Wednesday, July 29, 2009

Trane




Someone told me I needed this so here I am. That someone was me.

It might be time for me to air out some dirty laundry, to take out the trash, to dispose of the garbage, to free up some of the free radicals, to clear out my synapses and create new connections, to clear out my hard drive . (andddd enough)

"I don't want to be scared anymore, but I know I will be anyway. I think fear is the monster inside that somehow, one day, makes itself fully actualized as an angel and is clandestinely walking you to the place where you should be. Turmoil is merely the angel taking you by the hand, the rough, flaky, dangerously sharp edge-laden appendage that appears to belong to a subhuman, subterranean beast, but its actually just the angels hand all along, you were just too scared to realize who it was."

I'm coping with pain here. That last whole paragraph is the only way I can understand what pain is, because I feel it. I feel it when I handle my future without forgetting the let downs of my past.
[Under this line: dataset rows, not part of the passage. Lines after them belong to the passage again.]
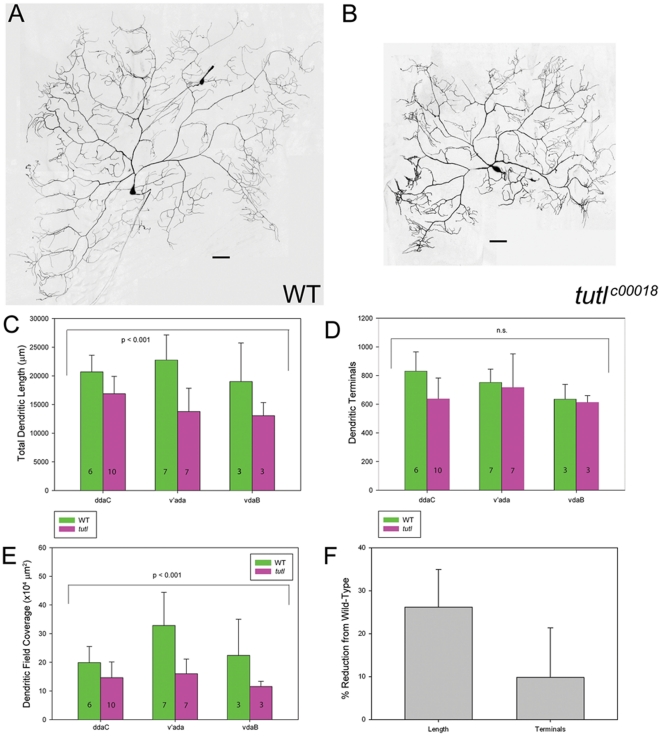

tutl is required for class IV da neuron dendritic growth and dendritic field specification.(A) Wild-type class IV v'ada neuron. (B) tutl mutant class IV v'ada neuron. As compared to wild-type, tutl mutant class IV da neurons display an overall reduction in dendritic length and dendritic field coverage. Images taken at 40X magnification and size bar represents 50 microns. (C) Quantitative analyses of overall dendritic length revealed a significant reduction in tutl mutant class IV da neurons relative to wild-type controls (p<0.001, two way ANOVA). The n value for each class IV da neuron subtype for both wild-type and tutl mutants is indicated on the bar graph. (D) Quantitative analyses of the total number of dendritic terminals revealed no significant (n.s.) reduction in tutl mutant class IV da neurons relative to wild-type controls (p>0.05, two way ANOVA). The n value for each class IV da neuron subtype for both wild-type and tutl mutants is indicated on the bar graph. (E) Quantitative analyses of total dendritic arbor demonstrate area is significantly reduced in tutl mutant class IV da neurons relative to wild-type controls (two way ANOVA, p<0.001). The n value for each class IV da neuron subtype is indicated on the bar graph. (F) Quantitative analyses revealed that in tutl mutants dendritic length is reduced by an average of 26% whereas terminals are reduced by approximately 10%. For these analyses each of the three class IV da neuron subtypes (ddaC, v'ada, and vdaB) in both wild-type and tutl mutants were compared. The average percent reduction from wild-type in tutl mutants of each of the three subtypes is reported.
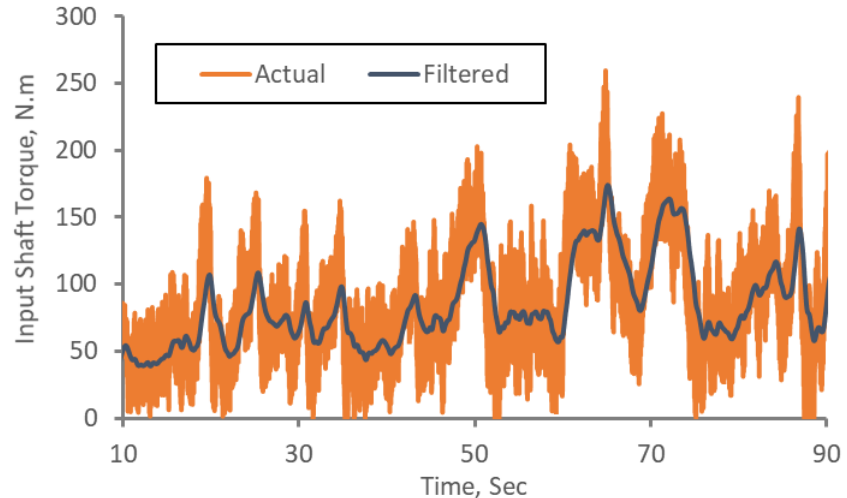
Figure 19. Measured and filtered input shaft torque during plowing operation without the control system.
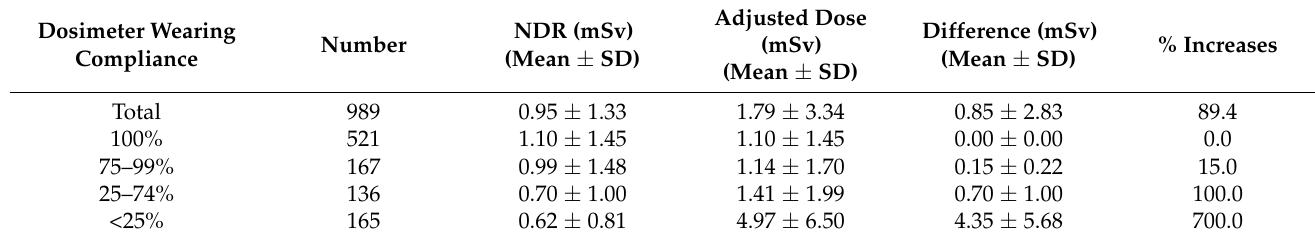
Table 2. Annual occupational radiation doses before and after complying with dosimeter wearing.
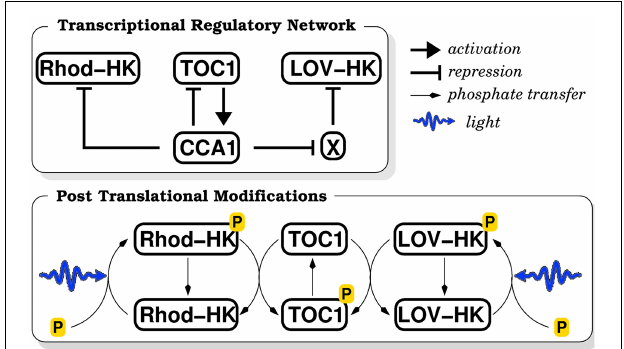
FIGURE 1 | Schematic diagram of the biochemical reaction network. The upper panel recapitulates the transcriptional regulations (activation or repression) between molecular actors. The lower panel summarizes the post-translational modifications induced by the phosphate transfer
I feel it when some things seem impossible and the pain makes that impossibility seem real. I feel it when I forget my place. I feel it when I give and don't feel others doing the same. I feel it when I look in the mirror and realize I don't need to feel it anymore.

Give freely and don't look back.

Play your instrument to the effect John Coltrane on "Every time We Say Goodbye", frantic yet controlled, yet tactful, yet lovingly.

Even if people forget you, I know some won't.

Heres to hoping half of my heart is as heavy as the other half.